I am trying to finetune Microsoft phi-2 on the WikiText2 dataset. I also applied L1-Regularization on the weights of the phi-2 model.
But when I trained it, after some training steps, the loss would explode suddenly and the gradient became “inf” along with the loss, so the model couldn’t train.
I noticed that I had used gradient_accumulation_steps=4 for faster training. When I turned it down to 2, so far the loss hasn’t exploded yet.
So my question is does gradient accumulation also accumulates loss ?
As you know, gradient accumulation reduces training time by reducing the number of times model weight updates are performed. Since you initially set gradient_accumulation_steps=4, the model weights would only be updated once for every 4 forward and backward passes.
Setting a large value for gradient_accumulation_steps can thus lead to instability. Because the gradients at each update are actually the accumulated gradients over n steps, they are larger, and occasionally large enough that the model paramaters overshoot. Think of the classical issue of setting the right learning rate for gradient descent:
This is similar to the way that a large gradient_accumulation_steps value can cause overshooting.
There’s also the fact that you are using L1-Regularization, which can exacerbate the instability of the gradient updates, since the penalization terms do indirectly modify the gradients.
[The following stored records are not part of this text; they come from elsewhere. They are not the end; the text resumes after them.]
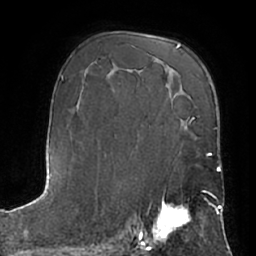
Breast MRI (dynamic contrast-enhanced), one axial slice. Position 42 of 66 along the scan axis. Cropped to one breast. Dynamic contrast-enhanced series, time point 2 of 7 at this slice position (early post-contrast). 1.5 T. TE 3 ms, TR 6.2 ms. 2.4 mm slice thickness. 256 × 256 image matrix, field of view 170 × 170 mm. Female patient.
Annotated regions visible in this slice (semi-automatically segmented with operator editing):
- enhancing-tissue mask used for the functional tumour volume (all voxels passing the contrast-enhancement thresholds inside the analysis volume; usually the tumour): bounding box [x1, y1, x2, y2] px = [148, 195, 190, 245]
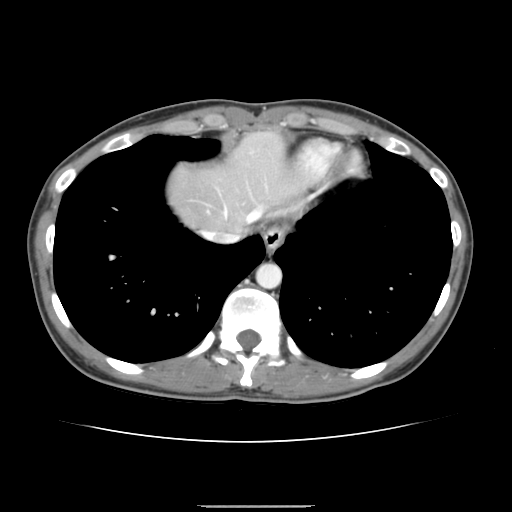
Contrast-enhanced abdominal CT, one axial slice. Position 132 of 150 along the scan axis. 120 kVp. Intravenous contrast given. Soft-tissue window (W 400 / L 40 HU). 2.5 mm slice thickness. 512 × 512 image matrix. From the clinical record (not read from this slice): patient: male, age 71 years at operation; diagnosis: colorectal cancer liver metastases, imaged before liver resection; multiple liver metastases: yes.
Outlined on this slice (manually delineated by an expert):
- hepatic veins: bounding box (x1, y1, x2, y2) in pixels: (202, 207, 262, 242)
- liver: (169, 132, 307, 231)
- planned liver remnant (the part of the liver to remain after resection): (169, 132, 307, 232)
Returning to your question, it isn’t that the gradient accumulation also accumulates loss. Loss is calculated during each forward cycle of model training, and the gradients for that loss are calculated during backpropagation. Only the gradients are accumulated. The issue you are facing is likely due to the fact that accumulating gradients for a large number of steps leads to unstable loss that can explode, as you’ve seen.
Wow yeah I think that makes more sense. Its not that the loss is being accumulated, it must be that the gradient update is so high which inturn makes the loss go up.